## **Download and Load the Pretrained Model and Tokenizer**

In [1]:
from transformers import AutoTokenizer, AutoModel

model = AutoModel.from_pretrained('bert-base-uncased')
tokenizer = AutoTokenizer.from_pretrained('bert-base-uncased')



config.json:   0%|          | 0.00/570 [00:00<?, ?B/s]

model.safetensors:   0%|          | 0.00/440M [00:00<?, ?B/s]



tokenizer_config.json:   0%|          | 0.00/48.0 [00:00<?, ?B/s]

vocab.txt:   0%|          | 0.00/232k [00:00<?, ?B/s]
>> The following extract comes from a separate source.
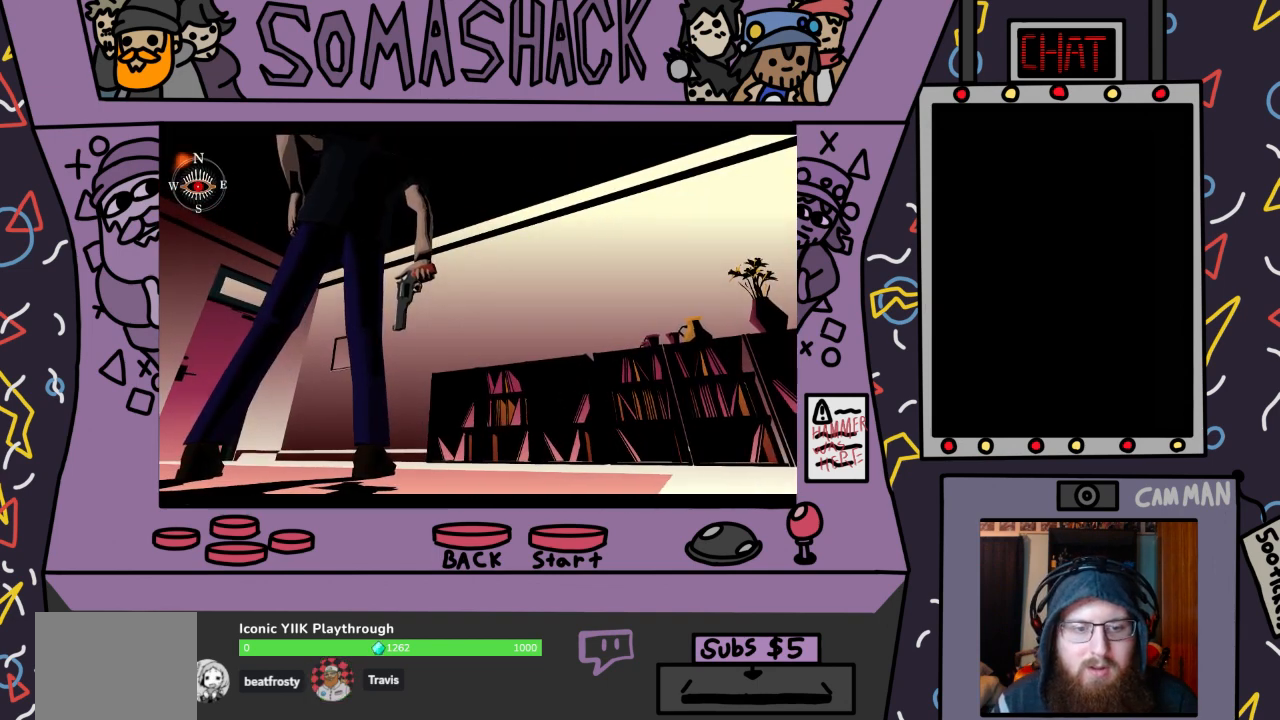
{"buttons": [], "left_stick": "center", "right_stick": "center", "events": [[67, "CROSS", "down"], [367, "CROSS", "up"]]}
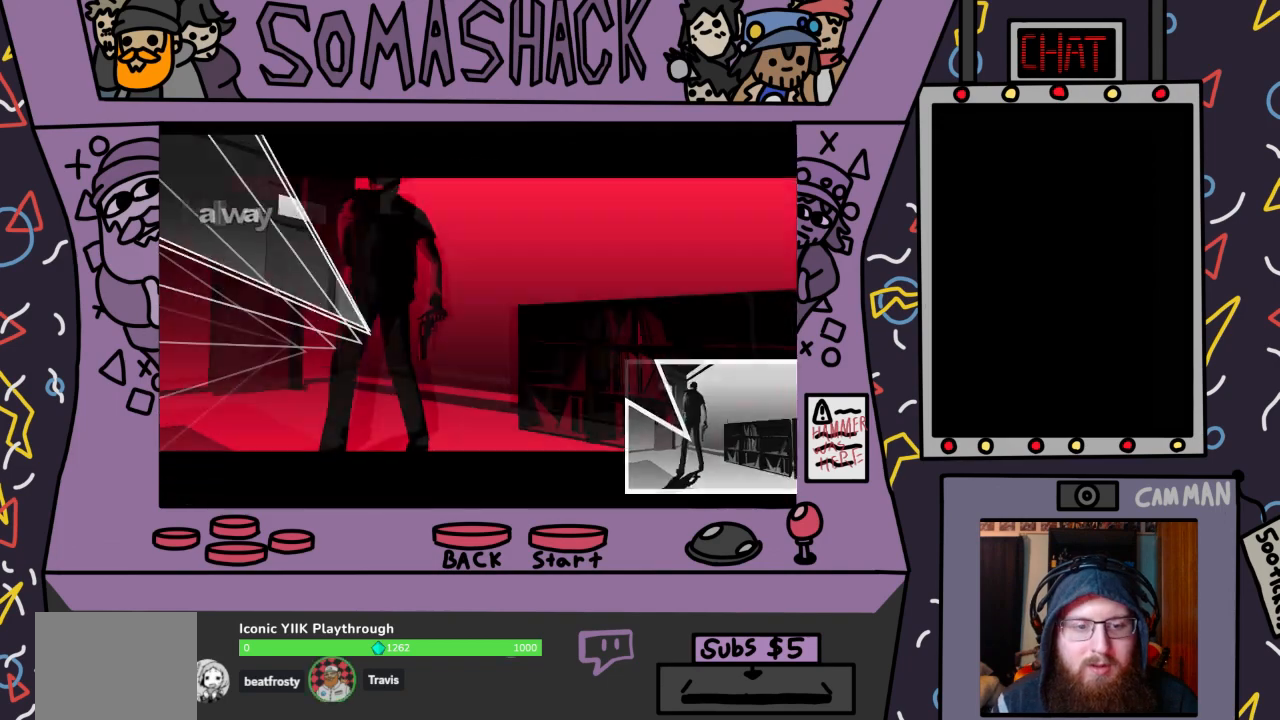
{"buttons": [], "left_stick": "up-left", "right_stick": "center", "events": [[300, "left_stick", "up-left"]]}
tokenizer.json:   0%|          | 0.00/466k [00:00<?, ?B/s]

In [2]:
tokenizer

BertTokenizerFast(name_or_path='bert-base-uncased', vocab_size=30522, model_max_length=512, is_fast=True, padding_side='right', truncation_side='right', special_tokens={'unk_token': '[UNK]', 'sep_token': '[SEP]', 'pad_token': '[PAD]', 'cls_token': '[CLS]', 'mask_token': '[MASK]'}, clean_up_tokenization_spaces=True),  added_tokens_decoder={
	0: AddedToken("[PAD]", rstrip=False, lstrip=False, single_word=False, normalized=False, special=True),
	100: AddedToken("[UNK]", rstrip=False, lstrip=False, single_word=False, normalized=False, special=True),
	101: AddedToken("[CLS]", rstrip=False, lstrip=False, single_word=False, normalized=False, special=True),
	102: AddedToken("[SEP]", rstrip=False, lstrip=False, single_word=False, normalized=False, special=True),
	103: AddedToken("[MASK]", rstrip=False, lstrip=False, single_word=False, normalized=False, special=True),
}

In [3]:
model

BertModel(
  (embeddings): BertEmbeddings(
    (word_embeddings): Embedding(30522, 768, padding_idx=0)
    (position_embeddings): Embedding(512, 768)
    (token_type_embeddings): Embedding(2, 768)
    (LayerNorm): LayerNorm((768,), eps=1e-12, elementwise_affine=True)
    (dropout): Dropout(p=0.1, inplace=False)
  )
  (encoder): BertEncoder(
    (layer): ModuleList(
      (0-11): 12 x BertLayer(
        (attention): BertAttention(
          (self): BertSdpaSelfAttention(
            (query): Linear(in_features=768, out_features=768, bias=True)
            (key): Linear(in_features=768, out_features=768, bias=True)
            (value): Linear(in_features=768, out_features=768, bias=True)
            (dropout): Dropout(p=0.1, inplace=False)
          )
          (output): BertSelfOutput(
            (dense): Linear(in_features=768, out_features=768, bias=True)
            (LayerNorm): LayerNorm((768,), eps=1e-12, elementwise_affine=True)
            (dropout): Dropout(p=0.1, inplace=False

## **Preprocess the Input**

In [4]:
sentence = "I am working as a GenAI Engineer."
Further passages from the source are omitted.